Matthew Hepler, the founder and portfolio manager, makes all investment decisions. Hepler spent seven years at Apollo Global Management as a distressed credit principal before launching Loba in 2021. The firm does not operate an investment committee — Hepler's direct involvement in every restructuring is the stated governance model.
What is Loba's typical investment size and target company profile?
Loba targets North American companies with $5 million to $15 million in EBITDA. The firm invests across the capital structure — first-lien, second-lien, and mezzanine credit — with check sizes that scale to the situation. Stressed and distressed balance sheets are the entry point, often with a negotiated or litigated path to control.

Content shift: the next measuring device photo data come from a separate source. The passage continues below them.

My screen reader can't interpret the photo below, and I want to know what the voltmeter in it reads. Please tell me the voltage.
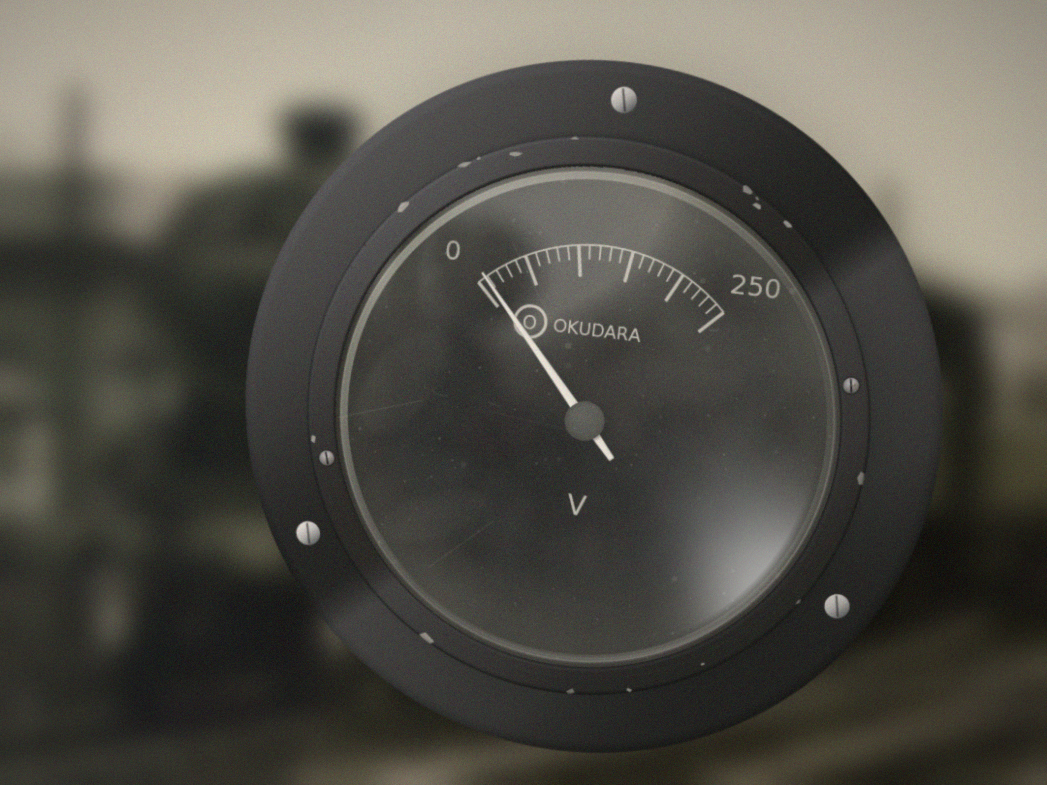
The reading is 10 V
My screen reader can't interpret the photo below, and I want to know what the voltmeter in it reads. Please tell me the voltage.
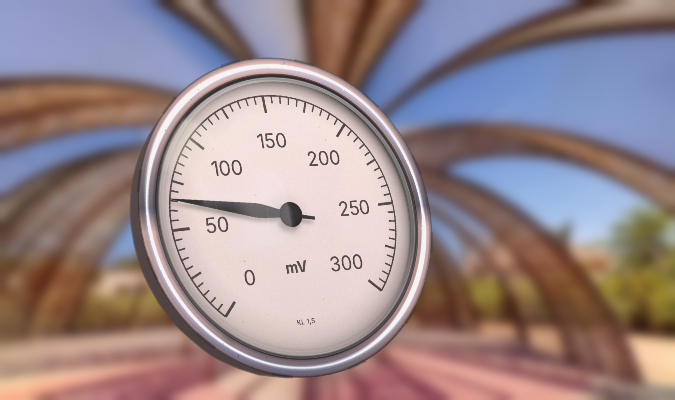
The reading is 65 mV
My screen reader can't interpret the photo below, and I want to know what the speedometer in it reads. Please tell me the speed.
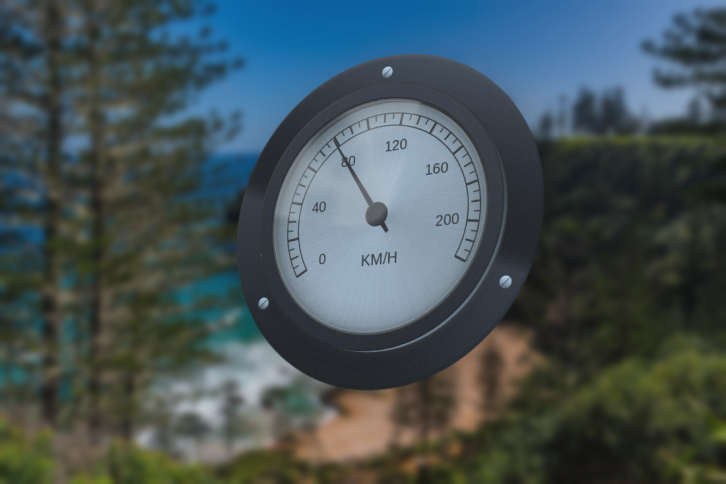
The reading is 80 km/h
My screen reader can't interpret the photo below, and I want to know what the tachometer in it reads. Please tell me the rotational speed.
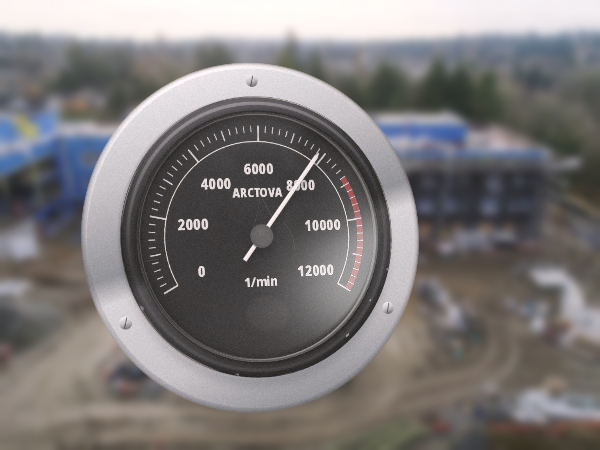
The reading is 7800 rpm
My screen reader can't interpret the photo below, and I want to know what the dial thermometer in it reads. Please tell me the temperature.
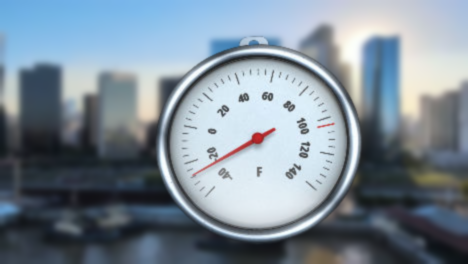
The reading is -28 °F
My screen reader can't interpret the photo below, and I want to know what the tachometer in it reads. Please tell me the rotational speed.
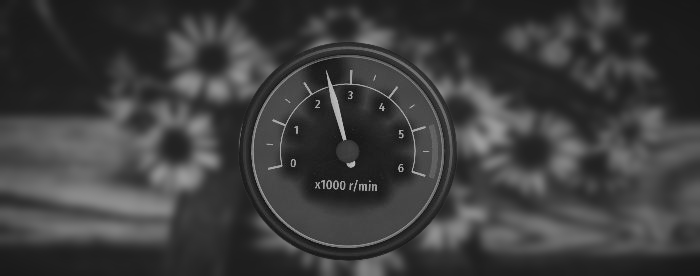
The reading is 2500 rpm
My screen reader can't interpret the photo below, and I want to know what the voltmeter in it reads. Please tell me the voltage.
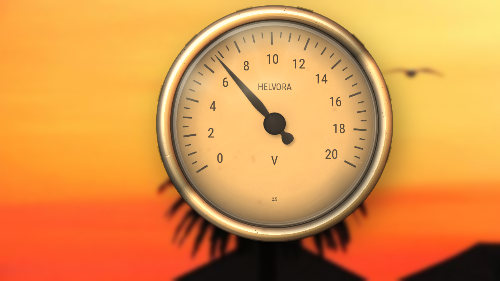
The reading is 6.75 V
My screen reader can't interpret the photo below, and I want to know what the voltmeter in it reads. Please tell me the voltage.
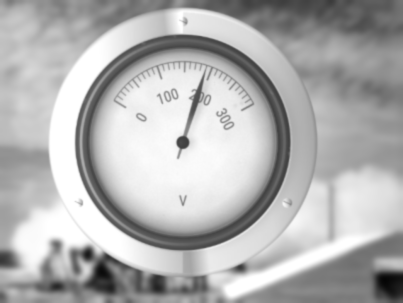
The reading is 190 V
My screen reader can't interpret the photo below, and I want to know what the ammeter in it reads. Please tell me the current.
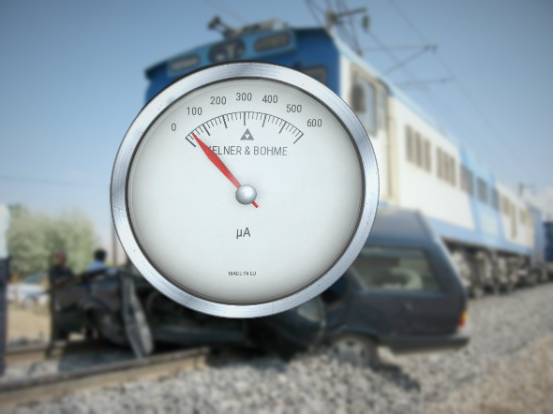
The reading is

How does Loba source its deal flow?
Loba sources through a network of restructuring attorneys, turnaround advisors, regional banks, and direct lender relationships built during Hepler's Apollo tenure. The firm also monitors secondary loan trading desks for mispriced distressed paper. Origination of bilateral rescue loans to companies that cannot access syndicated markets is a stated pillar of the strategy.
Does Loba participate in fund commitments or only direct deals?
Loba invests directly — it does not make fund commitments or act as a limited partner in other credit vehicles. The firm structures bespoke credit instruments directly with borrowers and purchases secondary claims from selling lenders. Post-reorganization equity is held directly on the balance sheet of the fund.
What sectors does Loba explicitly avoid?
Loba has indicated it avoids sectors with binary regulatory or litigation outcomes that sit outside commercial restructuring frameworks, including speculative biotechnology and early-stage exploration and production energy. Real estate and financial services have also not appeared as target sectors in the firm's disclosed activity.